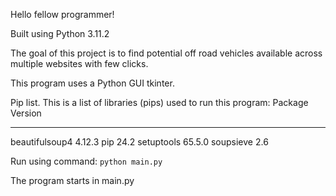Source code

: Hello fellow programmer!

Built using Python 3.11.2

The goal of this project is to find potential off road vehicles available across multiple websites with few clicks.

This program uses a Python GUI tkinter.

Pip list. This is a list of libraries (pips) used to run this program:
Package        Version
-------------- -------
beautifulsoup4 4.12.3
pip            24.2
setuptools     65.5.0
soupsieve      2.6

Run using command: `python main.py`

The program starts in main.py 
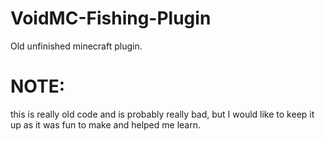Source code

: # VoidMC-Fishing-Plugin
Old unfinished minecraft plugin.

# NOTE:
this is really old code and is probably really bad, but I would like to keep it up as it was fun to make and helped me learn.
____
ACTIVITY
Copy out all the entries precisely. No images.

TASK RESULT
Source code

: Hello fellow programmer!

Built using Python 3.11.2

The goal of this project is to find potential off road vehicles available across multiple websites with few clicks.

This program uses a Python GUI tkinter.

Pip list. This is a list of libraries (pips) used to run this program:
Package        Version
-------------- -------
beautifulsoup4 4.12.3
pip            24.2
setuptools     65.5.0
soupsieve      2.6

Run using command: `python main.py`

The program starts in main.py 
Source code

: # VoidMC-Fishing-Plugin
Old unfinished minecraft plugin.

# NOTE:
this is really old code and is probably really bad, but I would like to keep it up as it was fun to make and helped me learn.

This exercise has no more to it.